Where’s the Water?

Storm moving in_XG_20090826_LAH_9761Where’s the rain? We haven’t seen a storm like the one in this photo for several years. In spite of our recent snow (finally!), Colorado, like much of the nation, is experiencing severe drought. Last year brought only half our average precipitation, and the preceding years haven’t been much better. With water rationing looming in the near future, we might be feeling a down. After all, who likes a brown lawn?

I garden for pleasure, to make my flower beds look attractive, and to provide fresh, healthy food that supplements what we buy at the grocery store. Farmers and ranchers, on the other hand, raise food for their livelihood—and so we’ll have something to buy at when we go shopping. A lack of water can be catastrophic, not only for their bank accounts, but for all of us who depend on their products.

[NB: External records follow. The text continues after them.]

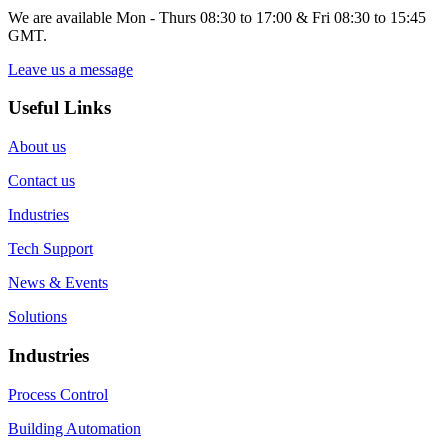
We are available Mon - Thurs 08:30 to 17:00 & Fri 08:30 to 15:45
GMT.
Leave us a message
Useful Links
About us
Contact us
Industries
Tech Support
News & Events
Solutions
Industries
Process Control
Building Automation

A ranch southeast of town reported that last year they received only three inches of moisture—far short of their normal ten to twelve inches (which isn’t all that much to begin with). It was almost as bad in 2010 and 2011, with five inches per year. The native grasses are so parched, they’re dying. As a result, the ranch is selling their cows—and their chance for making any profit this year. They’re making a last-ditch attempt to save the shortgrass prairies, but nothing can protect vegetation the if rain doesn’t fall.

Water is used in manufacturing as well as agriculture. The cars we drive, the paper we write on, the clothes we wear—pretty much everything we use requires water at some point in its creation.

This chart was recently brought to my attention and I thought it so interesting, I wanted to share with you. I raise chickens, and I know that they drink more than, say, our cat. It makes sense—they lay liquid-filled eggs. But I had no idea that it takes anywhere near eight gallons of water to make my morning cup of tea!

Be sure to look over the entire chart. At the bottom you’ll find some suggestions on how to save water at home. Pete and I already eat more chicken than beef, and we installed low-flow shower heads years ago. I don’t plan to give up tea, but I’ll certainly appreciate it more (if that’s possible). Do you drink milk? What other steps can we take to conserve?